SSch | Und wie gehen Sie vor?

FL | Nehmen wir einmal an, ein Kind kommt zu mir, weil ich nachschauen soll, ob bei ihm eine Lese-Rechtschreibschwäche vorliegt. Dann ist es erst einmal wichtig, herauszufinden, woher die Schreib- und Leseschwierigkeiten stammen. Gibt es ein Problem im Aufnehmen und Verarbeiten von Gehörtem? Ist es das, was man eine »auditive Wahrnehmungsstörung« nennt? Oder liegen die Schwierigkeiten eher im Visuellen oder im Motorischen? Welcher Sinnes­bezirk dominiert, welcher ist noch nicht genügend entfaltet und braucht eine Förderung? Der andere Aspekt ist das Seelische. Woher kommt dieses Zaudern jedes Mal, wenn es ans Lesen oder Schreiben geht? Hat das soziale Gründe, sind temporäre Veränderungen der Auslöser oder ist das schon immer so gewesen? Ich habe die Möglichkeit, individual-diagnostisch vorzugehen und meinen Unterricht darauf abzustimmen. Das ist für mich das Interessante an meinem Beruf.

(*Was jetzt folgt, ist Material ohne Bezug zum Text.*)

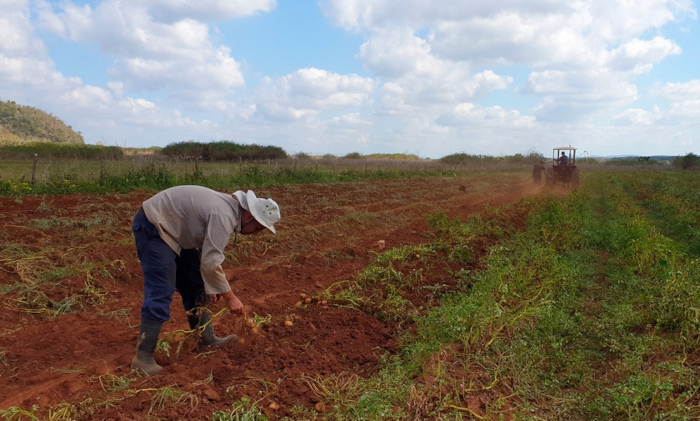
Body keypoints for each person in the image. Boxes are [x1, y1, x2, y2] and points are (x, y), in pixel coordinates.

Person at [130, 185, 281, 375]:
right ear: (249, 216)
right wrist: (230, 297)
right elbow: (211, 263)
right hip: (155, 227)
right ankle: (142, 358)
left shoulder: (229, 212)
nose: (257, 232)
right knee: (161, 289)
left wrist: (213, 285)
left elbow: (206, 253)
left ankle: (206, 340)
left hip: (178, 233)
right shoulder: (224, 216)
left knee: (196, 284)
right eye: (258, 228)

SSch | Welchen Zeitrahmen umfasst die Förderung?

FL | Im Regelfall einige Wochen, in Ausnahmen bis zu einem Jahr. Wenn eine längere Unterstützung notwendig ist oder eine fortlaufende therapeutische Behandlung sinnvoll wäre, sind uns Grenzen gesetzt. Dann empfehle ich, Einrichtungen wie das »Therapeutikum am Kräherwald« zu nutzen. Dort gibt es Kunsttherapie, Musiktherapie, Heilpädagogik, Heileurythmie, Sprachtherapie und Legastheniebehandlung.

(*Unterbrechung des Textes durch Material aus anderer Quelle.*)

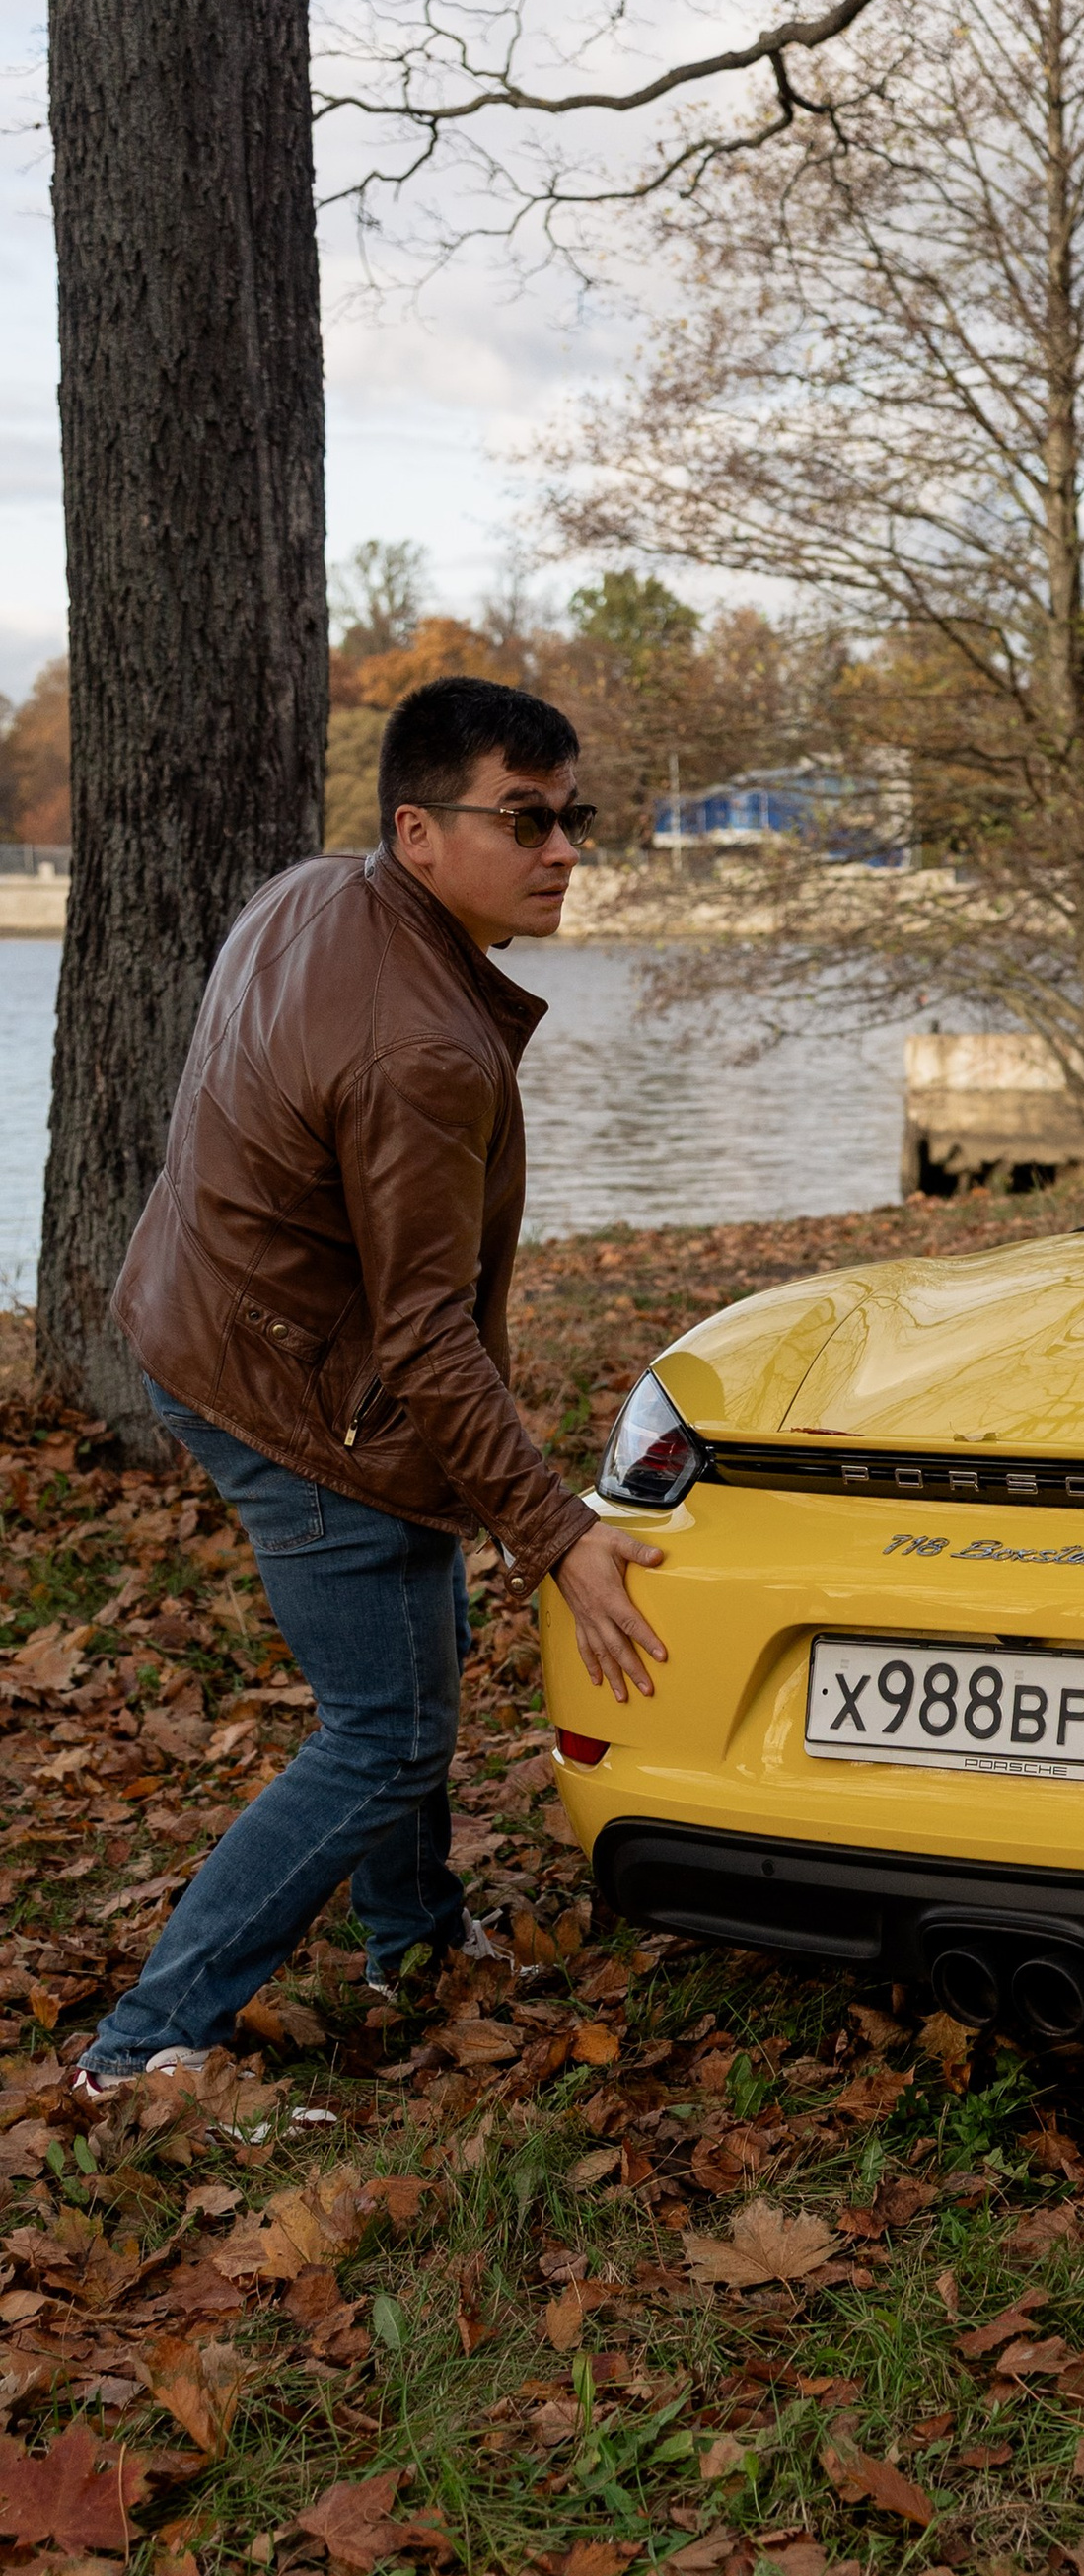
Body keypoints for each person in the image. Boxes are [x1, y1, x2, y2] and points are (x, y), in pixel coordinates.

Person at [76, 675, 668, 2097]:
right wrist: (560, 1535)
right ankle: (143, 2046)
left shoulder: (312, 892)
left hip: (208, 1320)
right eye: (522, 820)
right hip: (291, 1398)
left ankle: (417, 1938)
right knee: (389, 1731)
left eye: (570, 817)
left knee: (416, 1644)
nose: (563, 851)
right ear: (417, 829)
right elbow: (425, 1340)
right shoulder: (423, 1050)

SSch | Tauschen Sie sich mit Ihren Kollegen aus?

FL | Zum einen gibt es innerhalb unserer Schule einen interdisziplinären Dialog zwischen den Therapeuten und Lehrern. Darüber hinaus arbeiten wir mit Kollegen im Therapeutikum zusammen, auch mit schulfremden Ärzten und Psychologen. Während die Angebote im Therapeutikum über die Krankenkassen abgerechnet oder privat bezahlt werden müssen, ist die Unterstützung hier an der Schule eine kostenfreie Leistung, die allerdings nicht von der Schule getragen wird.

Ich arbeite freiberuflich und werde allein durch den »Förderverein für unterstützende Pädagogik e.V.« finanziert. Es gab schon Überlegungen, die Eltern zuzahlen zu lassen, deren Kinder schon einmal in den Genuss des Förderunter­richts kamen. Aber wir haben dies nicht zur Bedingung gemacht. Allerdings könnte dies ein guter Anlass sein, Mitglied zu werden. Es wäre eine wertvolle Unterstützung, wenn möglichst viele Eltern dem Förderverein beiträten.